Enquanto país vizinho flexibiliza regras para permitir turnos extensos, Congresso brasileiro se mobiliza para reduzir carga horária semanal
A América do Sul vive um momento de contrastes profundos nas legislações trabalhistas. Na última semana a Justiça da Argentina validou trechos cruciais da reforma trabalhista proposta pelo governo de Javier Milei, permitindo a implementação de jornadas de até 12 horas diárias. Paralelamente, no Brasil, a discussão legislativa avança no sentido oposto, com a PEC (Proposta de Emenda à Constituição) que visa o fim da escala 6×1.

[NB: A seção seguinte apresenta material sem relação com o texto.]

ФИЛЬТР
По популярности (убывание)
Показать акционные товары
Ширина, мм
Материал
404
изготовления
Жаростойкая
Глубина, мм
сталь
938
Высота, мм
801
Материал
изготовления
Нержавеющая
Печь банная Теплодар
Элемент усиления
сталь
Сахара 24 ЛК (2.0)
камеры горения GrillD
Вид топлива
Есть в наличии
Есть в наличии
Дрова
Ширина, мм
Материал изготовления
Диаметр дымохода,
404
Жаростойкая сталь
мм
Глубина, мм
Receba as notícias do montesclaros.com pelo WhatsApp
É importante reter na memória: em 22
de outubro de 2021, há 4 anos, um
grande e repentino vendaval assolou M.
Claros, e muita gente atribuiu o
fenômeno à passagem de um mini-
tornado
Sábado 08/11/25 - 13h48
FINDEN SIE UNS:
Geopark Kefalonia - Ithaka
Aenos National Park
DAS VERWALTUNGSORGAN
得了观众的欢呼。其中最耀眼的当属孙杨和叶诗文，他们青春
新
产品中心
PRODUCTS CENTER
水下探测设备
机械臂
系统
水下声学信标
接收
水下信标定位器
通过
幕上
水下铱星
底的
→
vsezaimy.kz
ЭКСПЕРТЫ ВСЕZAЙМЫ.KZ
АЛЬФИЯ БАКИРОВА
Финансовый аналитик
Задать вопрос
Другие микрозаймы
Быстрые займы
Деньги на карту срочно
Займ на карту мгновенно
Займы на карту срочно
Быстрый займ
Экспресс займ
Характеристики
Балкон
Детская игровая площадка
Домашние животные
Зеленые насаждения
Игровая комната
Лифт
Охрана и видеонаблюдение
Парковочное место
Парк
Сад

Decisão judicial na Argentina valida jornada de 12 horas
A recente decisão do sistema judiciário argentino representa uma vitória para a administração de Javier Milei. A reforma, anteriormente suspensa por liminares, agora permite que empresas e funcionários negociem, via convenção coletiva, a jornada de trabalho de 12 horas. O modelo mantém o limite de 48 horas semanais, mas oferece flexibilidade para que o descanso concentrado.
Além da mudança nas horas diárias, o texto validado impõe limites severos ao direito de greve em setores considerados essenciais, como saúde e educação. De acordo com o portal argentino Perfil, a medida busca aumentar a produtividade e reduzir a burocracia para contratações, embora tenha gerado forte resistência de órgãos sindicais.

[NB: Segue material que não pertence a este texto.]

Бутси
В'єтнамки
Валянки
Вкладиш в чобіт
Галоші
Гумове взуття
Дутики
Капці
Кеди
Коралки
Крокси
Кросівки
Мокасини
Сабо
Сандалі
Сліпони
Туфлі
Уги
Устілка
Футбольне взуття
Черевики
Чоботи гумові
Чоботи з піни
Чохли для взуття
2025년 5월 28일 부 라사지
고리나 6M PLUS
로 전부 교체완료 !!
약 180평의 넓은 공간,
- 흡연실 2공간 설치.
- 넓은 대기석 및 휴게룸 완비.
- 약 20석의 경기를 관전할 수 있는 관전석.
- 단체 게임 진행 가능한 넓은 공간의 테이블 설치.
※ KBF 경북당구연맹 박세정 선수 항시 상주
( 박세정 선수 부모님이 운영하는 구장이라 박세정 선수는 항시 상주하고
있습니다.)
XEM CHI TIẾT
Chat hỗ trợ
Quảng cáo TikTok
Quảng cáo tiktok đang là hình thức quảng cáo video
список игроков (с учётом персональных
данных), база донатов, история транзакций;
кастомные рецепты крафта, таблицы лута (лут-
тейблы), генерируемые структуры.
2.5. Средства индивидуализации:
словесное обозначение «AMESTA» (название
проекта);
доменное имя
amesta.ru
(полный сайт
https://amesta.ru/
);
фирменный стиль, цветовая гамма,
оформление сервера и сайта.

A reação dos sindicatos e o apelo à Corte
A CGT (Confederação Geral do Trabalho) da Argentina já anunciou que recorrerá da decisão. Para a entidade, a validação da jornada de 12 horas e as restrições às greves representam um retrocesso nos direitos conquistados ao longo de décadas. Os líderes sindicais argumentam que a mudança precariza o trabalho e expõe o trabalhador a riscos de saúde física e mental devido à exaustão.
A disputa jurídica deve chegar à Corte Suprema argentina nos próximos meses. Até lá, as empresas já estão autorizadas a aplicar as novas diretrizes, desde que respeitados os acordos por categoria. A instabilidade jurídica, no entanto, mantém parte do setor empresarial cauteloso quanto à implementação imediata.

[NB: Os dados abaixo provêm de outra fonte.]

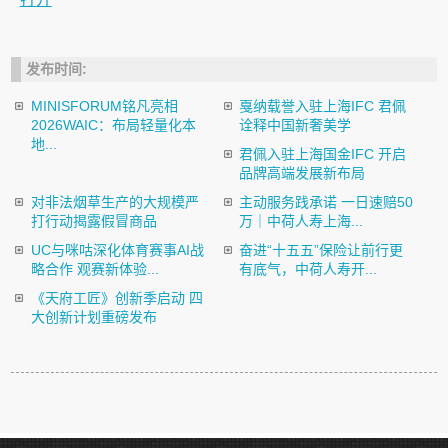
发布时间:
MINISFORUM铭凡亮相
戛纳载誉入驻上海IFC 君佩
2026WAIC：布局轻量化本
诠释中国新奢美学
地...
君佩入驻上海国金IFC 开启
品牌高端发展新布局
对非法烟草生产的大规模严
主动服务践承诺 一日速赔50
打行动揭露假冒商品
万｜中荷人寿上海...
UC与咪咕深化体育赛事AI战
奋进“十五五”保险让前行更
略合作 观赛新体验...
有底气，中荷人寿开...
《天府工匠》创新季启动 四
大创新计划重磅发布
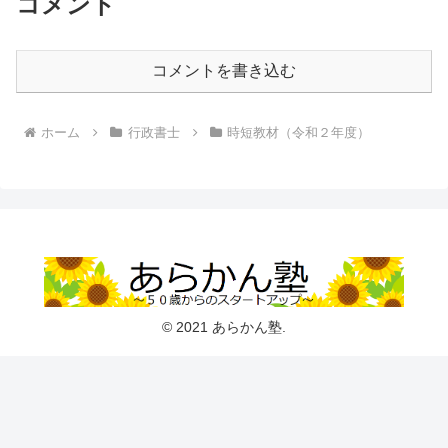
コメント
コメントを書き込む
ホーム
行政書士
時短教材（令和２年度）
© 2021 あらかん塾.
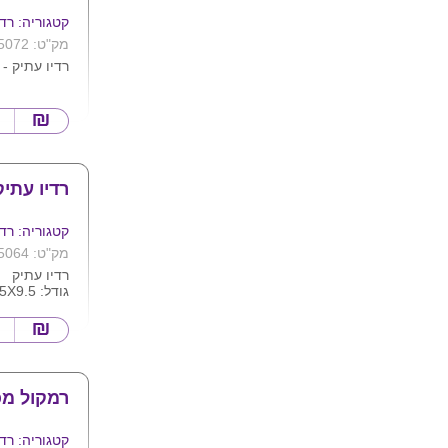
קטגוריה: רדי
מק"ט: 5072
רדיו עתיק - 
רדיו עתי
קטגוריה: רדי
מק"ט: 5064
רדיו עתיק
גודל: 13.5X9.5 ס''מ
רמקול מכ
קטגוריה: רדי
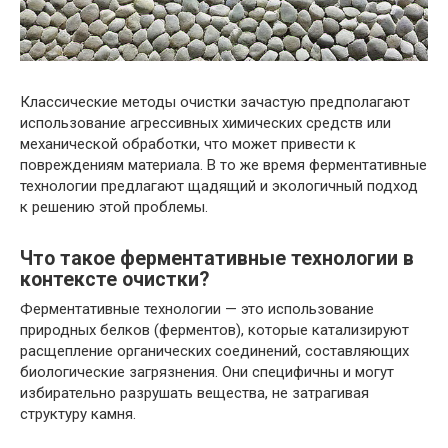
Классические методы очистки зачастую предполагают
использование агрессивных химических средств или
механической обработки, что может привести к
повреждениям материала. В то же время ферментативные
технологии предлагают щадящий и экологичный подход
к решению этой проблемы.
Что такое ферментативные технологии в
контексте очистки?
Ферментативные технологии — это использование
природных белков (ферментов), которые катализируют
расщепление органических соединений, составляющих
биологические загрязнения. Они специфичны и могут
избирательно разрушать вещества, не затрагивая
структуру камня.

Contraste regional: o movimento pelo fim da 6×1 no Brasil
Enquanto a Argentina flexibiliza o limite diário, o Brasil discute a redução da carga semanal. A PEC que propõe o fim da escala 6×1 (seis dias de trabalho para um de folga) ganhou tração nas redes sociais e no Congresso Nacional. O objetivo é migrar para modelos como o 5×2 ou 4×3, seguindo tendências internacionais de bem-estar corporativo.
A divergência entre as duas maiores economias do Mercosul pode criar cenários distintos de competitividade e atração de investimentos, além de pautar o debate sobre “modernização” versus “proteção” trabalhista em todo o continente.
Impactos sociais e o futuro do trabalho
A implementação da jornada de 12 horas exige, segundo a nova lei argentina, um intervalo mínimo de descanso entre as jornadas, visando a segurança do empregado. Contudo, o impacto no mercado de consumo e na vida familiar ainda é incerto. No Brasil, defensores da redução da jornada argumentam que o tempo livre impulsiona a economia através do lazer e da qualificação profissional.
O cenário permanece em evolução, com ambos os países servindo como laboratórios para diferentes modelos de gestão de mão de obra no século 21. A decisão final da Justiça argentina e o avanço da PEC no Brasil serão determinantes para configurar o novo padrão laboral da região.